- POTONGAN DOKUMEN
===


  Namun, dalam dinamika kehidupan saat ini, pondok pesantren harus terus meninjau keberadannya sebagai lembaga pendidikan islam. Dalam hal ini, penulis berpandangan bahwa pesantren perlu meninjau aspek epistemologi dan aksiologi pendidikan islam. Qomar Mujamil (2005: 270) menyatakan bahwa pendidikan islam pada saat ini perlu mengembangkan bangunan ilmu pengetahuan islam, yang dilakukan dengan pemantapan epistemologi pendidikan islam. Hal tersebut dapat dilakukan dengan melakukan tinjauan terhadap dinamika pendidikan islam yang telah berjalan, dan kemudian disusun langkah-langkah pembaruan dalam dinamika pendidikan islam. Dalam hal ini, Qomar Mujamil mengharapkan, pondok pesantren dapat mengembangkan pola pendidikan yang merekatkan agama dengan budaya ilmu pengetahuan. Hal tersebut dilakukan agar kaum muslim semakin berkualitas karena kehidupannya didampingi oleh iman dan ilmu.

  Kemudian, pada aspek aksiologi, pondok pesantren seharusnya dapat lebih masif untuk membangun kerjasama dengan masyarakat. Pondok pesantren beserta santri lulusan pondok pesantren yang merupakan agen dari pendidikan islam perlu menjalin tempat-tempat ibadah dapat secara masif menjadi pusat pembelajaran islam di lingkungan masyarakat. Karena akan sangat disayangkan jika masjid-masjid dibangun dengan sangat indah dan mewah namun hanya dijadikan tempat untuk melaksanakan ibadah shalat berjamaah saja, sedangkan potensi masjid yang ada di lingkungan masyarakat sangat besar untuk menjadi pusat lembaga keagamaan. Pengembangan masjid sebagai pusat lembaga keagamaan bagi masyarakat pada saat ini menjadi hal yang sangat penting peranannya, karena masyarakat yang telah disibukkan dengan aktivitas keseharian, tetap memerlukan pendalaman-pendalaman ilmu agama untuk meningkatkan keimanannya.

===

- TUJUAN TUGAS
Jawablah pertanyaan berikut berdasarkan potongan dokumen tentang pondok pesantren.
1. Menurut Qomar Mujamil, dengan cara apa pendidikan islam mengembangkan bangunan ilmu pengetahuan islam?
2. Pada aspek aksiologi, dengan siapa pondok pesantren seharusnya membangun kerja sama secara lebih masif?
3. Untuk apa masyarakat yang sibuk dengan aktivitas keseharian tetap memerlukan pendalaman ilmu agama?

===

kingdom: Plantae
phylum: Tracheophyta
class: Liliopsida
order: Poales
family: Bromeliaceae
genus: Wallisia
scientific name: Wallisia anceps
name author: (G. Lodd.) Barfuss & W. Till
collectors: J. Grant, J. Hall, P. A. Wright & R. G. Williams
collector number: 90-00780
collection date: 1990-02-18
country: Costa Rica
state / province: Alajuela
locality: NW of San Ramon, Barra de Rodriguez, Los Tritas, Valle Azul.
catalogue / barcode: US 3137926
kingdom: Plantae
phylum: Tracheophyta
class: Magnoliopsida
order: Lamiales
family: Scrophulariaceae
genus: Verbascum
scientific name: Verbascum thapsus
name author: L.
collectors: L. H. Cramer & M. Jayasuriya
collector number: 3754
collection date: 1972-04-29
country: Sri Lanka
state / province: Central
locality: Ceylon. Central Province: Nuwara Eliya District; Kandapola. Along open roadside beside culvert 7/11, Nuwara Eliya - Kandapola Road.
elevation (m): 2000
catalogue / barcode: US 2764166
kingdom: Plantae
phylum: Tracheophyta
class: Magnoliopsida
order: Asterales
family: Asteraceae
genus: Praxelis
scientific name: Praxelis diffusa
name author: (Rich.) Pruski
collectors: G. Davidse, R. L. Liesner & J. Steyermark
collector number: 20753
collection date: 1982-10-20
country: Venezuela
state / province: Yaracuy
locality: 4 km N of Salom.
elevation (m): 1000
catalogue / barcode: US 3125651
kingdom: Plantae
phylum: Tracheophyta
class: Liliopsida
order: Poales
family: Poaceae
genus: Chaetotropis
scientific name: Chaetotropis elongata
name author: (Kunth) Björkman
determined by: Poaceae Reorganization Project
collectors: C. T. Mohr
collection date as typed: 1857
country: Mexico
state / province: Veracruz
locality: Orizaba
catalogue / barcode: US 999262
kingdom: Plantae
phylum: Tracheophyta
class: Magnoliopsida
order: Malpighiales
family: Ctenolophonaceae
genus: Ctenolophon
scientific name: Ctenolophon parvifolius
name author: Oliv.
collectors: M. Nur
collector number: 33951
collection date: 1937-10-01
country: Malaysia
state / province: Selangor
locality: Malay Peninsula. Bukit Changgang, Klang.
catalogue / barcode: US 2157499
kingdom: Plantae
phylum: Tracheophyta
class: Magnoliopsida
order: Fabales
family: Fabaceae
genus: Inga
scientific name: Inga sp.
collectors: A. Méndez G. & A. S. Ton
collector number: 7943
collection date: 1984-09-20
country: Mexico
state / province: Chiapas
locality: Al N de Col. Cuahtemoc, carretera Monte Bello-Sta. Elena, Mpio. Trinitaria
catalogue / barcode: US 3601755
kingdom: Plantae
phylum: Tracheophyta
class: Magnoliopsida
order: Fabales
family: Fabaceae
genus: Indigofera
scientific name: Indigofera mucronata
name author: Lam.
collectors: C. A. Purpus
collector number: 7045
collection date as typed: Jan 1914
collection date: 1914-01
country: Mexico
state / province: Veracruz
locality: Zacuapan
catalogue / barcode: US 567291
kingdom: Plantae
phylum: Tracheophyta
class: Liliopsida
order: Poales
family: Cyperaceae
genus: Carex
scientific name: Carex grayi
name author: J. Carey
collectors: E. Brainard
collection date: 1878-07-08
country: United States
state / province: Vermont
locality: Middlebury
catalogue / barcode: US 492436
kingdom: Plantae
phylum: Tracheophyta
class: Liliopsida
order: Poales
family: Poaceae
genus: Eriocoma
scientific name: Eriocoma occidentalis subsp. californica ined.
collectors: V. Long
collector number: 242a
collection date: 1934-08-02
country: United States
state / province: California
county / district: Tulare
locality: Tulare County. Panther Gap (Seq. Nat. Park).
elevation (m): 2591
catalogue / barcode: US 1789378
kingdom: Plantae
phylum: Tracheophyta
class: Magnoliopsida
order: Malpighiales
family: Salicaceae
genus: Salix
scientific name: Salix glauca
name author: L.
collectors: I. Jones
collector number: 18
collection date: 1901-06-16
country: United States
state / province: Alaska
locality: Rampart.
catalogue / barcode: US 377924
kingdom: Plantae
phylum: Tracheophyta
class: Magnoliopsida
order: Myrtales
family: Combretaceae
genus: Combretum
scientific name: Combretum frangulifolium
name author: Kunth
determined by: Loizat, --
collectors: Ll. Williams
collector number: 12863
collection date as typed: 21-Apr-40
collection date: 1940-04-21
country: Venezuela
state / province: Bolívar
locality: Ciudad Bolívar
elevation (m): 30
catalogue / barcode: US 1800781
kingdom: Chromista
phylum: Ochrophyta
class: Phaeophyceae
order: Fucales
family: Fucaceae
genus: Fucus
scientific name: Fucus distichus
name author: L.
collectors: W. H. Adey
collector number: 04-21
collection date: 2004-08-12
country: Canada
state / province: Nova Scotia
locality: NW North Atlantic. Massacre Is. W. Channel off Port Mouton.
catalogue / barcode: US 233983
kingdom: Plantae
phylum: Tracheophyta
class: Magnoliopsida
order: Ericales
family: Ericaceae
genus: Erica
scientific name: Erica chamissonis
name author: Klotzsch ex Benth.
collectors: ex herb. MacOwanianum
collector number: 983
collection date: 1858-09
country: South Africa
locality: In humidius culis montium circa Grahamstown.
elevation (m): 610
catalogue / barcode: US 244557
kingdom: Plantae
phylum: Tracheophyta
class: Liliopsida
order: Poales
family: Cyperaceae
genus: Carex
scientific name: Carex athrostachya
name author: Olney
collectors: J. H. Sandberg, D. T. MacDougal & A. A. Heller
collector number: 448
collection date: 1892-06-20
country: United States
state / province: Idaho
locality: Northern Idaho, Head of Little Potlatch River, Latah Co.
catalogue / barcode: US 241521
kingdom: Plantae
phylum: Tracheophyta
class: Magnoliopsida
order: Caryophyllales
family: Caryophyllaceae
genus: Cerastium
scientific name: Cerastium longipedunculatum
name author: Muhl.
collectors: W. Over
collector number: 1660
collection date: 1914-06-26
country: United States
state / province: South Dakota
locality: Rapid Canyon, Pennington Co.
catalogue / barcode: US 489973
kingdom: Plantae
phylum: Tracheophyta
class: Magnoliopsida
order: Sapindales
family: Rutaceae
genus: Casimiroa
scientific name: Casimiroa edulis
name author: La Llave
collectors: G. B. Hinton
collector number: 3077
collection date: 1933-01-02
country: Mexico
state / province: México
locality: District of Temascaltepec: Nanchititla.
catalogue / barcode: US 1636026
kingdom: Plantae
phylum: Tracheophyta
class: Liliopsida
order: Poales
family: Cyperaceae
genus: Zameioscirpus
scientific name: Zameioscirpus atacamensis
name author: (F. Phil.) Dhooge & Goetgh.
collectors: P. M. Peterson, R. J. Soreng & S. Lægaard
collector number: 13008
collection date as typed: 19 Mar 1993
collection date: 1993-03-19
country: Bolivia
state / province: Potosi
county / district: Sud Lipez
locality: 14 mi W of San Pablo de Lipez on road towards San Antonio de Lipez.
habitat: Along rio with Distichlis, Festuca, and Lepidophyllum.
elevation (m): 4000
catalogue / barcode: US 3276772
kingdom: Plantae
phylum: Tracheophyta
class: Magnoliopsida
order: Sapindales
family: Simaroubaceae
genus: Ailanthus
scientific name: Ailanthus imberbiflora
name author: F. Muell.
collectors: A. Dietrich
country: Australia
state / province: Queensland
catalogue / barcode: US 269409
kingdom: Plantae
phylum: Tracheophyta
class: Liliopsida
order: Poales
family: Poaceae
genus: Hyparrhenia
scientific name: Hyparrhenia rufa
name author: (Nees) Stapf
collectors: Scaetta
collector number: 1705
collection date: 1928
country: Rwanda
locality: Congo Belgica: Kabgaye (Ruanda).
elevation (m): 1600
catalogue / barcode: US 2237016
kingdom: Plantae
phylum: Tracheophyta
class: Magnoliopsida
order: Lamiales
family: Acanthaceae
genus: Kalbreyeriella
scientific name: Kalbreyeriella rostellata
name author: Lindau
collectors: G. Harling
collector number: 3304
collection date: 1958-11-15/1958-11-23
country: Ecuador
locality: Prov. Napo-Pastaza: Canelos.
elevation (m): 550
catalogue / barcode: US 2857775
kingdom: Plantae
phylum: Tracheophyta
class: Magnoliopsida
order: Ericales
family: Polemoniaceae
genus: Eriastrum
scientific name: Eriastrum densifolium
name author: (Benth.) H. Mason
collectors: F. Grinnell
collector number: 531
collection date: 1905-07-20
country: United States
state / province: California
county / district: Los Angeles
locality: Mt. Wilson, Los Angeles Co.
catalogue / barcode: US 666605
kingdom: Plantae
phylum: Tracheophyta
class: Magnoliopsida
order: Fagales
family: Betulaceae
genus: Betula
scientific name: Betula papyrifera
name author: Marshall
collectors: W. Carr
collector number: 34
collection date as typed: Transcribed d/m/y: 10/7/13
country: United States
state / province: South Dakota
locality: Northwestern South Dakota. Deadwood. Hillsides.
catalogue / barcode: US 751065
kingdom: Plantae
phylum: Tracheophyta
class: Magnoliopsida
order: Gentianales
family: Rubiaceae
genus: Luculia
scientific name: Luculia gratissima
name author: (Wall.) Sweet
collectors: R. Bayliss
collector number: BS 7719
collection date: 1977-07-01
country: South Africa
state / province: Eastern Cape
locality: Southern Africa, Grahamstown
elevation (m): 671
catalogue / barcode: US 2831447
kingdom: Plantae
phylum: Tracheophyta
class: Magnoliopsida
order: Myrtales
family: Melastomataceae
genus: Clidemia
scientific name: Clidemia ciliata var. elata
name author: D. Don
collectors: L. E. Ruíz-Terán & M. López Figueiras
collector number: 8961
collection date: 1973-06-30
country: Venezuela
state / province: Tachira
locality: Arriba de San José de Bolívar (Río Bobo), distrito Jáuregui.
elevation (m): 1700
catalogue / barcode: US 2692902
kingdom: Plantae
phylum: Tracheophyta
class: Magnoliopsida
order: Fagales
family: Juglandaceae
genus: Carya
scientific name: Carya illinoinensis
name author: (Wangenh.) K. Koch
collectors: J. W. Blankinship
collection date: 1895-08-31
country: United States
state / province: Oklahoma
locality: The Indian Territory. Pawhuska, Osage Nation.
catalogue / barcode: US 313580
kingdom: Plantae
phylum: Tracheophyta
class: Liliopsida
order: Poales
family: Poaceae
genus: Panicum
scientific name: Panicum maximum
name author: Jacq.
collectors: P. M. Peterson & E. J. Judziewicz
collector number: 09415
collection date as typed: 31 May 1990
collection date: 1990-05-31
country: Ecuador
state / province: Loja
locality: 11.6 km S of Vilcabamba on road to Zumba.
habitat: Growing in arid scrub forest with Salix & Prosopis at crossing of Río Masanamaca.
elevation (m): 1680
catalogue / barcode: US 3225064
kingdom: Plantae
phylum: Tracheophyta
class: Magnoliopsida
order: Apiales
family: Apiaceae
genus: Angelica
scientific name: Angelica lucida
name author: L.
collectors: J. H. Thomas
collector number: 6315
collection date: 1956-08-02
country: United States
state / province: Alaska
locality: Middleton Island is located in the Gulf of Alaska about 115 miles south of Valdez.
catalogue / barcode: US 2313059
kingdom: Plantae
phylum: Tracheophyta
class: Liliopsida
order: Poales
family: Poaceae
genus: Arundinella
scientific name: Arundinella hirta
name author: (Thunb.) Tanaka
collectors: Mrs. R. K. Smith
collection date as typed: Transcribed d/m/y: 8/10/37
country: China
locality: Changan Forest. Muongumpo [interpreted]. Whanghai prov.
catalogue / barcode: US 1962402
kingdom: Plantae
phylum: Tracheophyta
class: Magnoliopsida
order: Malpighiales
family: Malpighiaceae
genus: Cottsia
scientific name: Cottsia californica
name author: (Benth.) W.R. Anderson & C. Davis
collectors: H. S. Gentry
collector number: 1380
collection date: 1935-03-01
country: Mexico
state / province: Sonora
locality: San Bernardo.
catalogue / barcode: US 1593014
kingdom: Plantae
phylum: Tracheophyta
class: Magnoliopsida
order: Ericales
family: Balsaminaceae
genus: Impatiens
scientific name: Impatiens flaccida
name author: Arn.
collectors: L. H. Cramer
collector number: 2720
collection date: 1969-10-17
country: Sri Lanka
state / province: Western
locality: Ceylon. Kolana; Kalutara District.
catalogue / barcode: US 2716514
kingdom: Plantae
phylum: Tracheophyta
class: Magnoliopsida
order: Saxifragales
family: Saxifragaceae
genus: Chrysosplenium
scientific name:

===

- PEMECAHAN SOAL
1. Dengan pemantapan epistemologi pendidikan islam.
2. Dengan masyarakat.
3. Untuk meningkatkan keimanannya.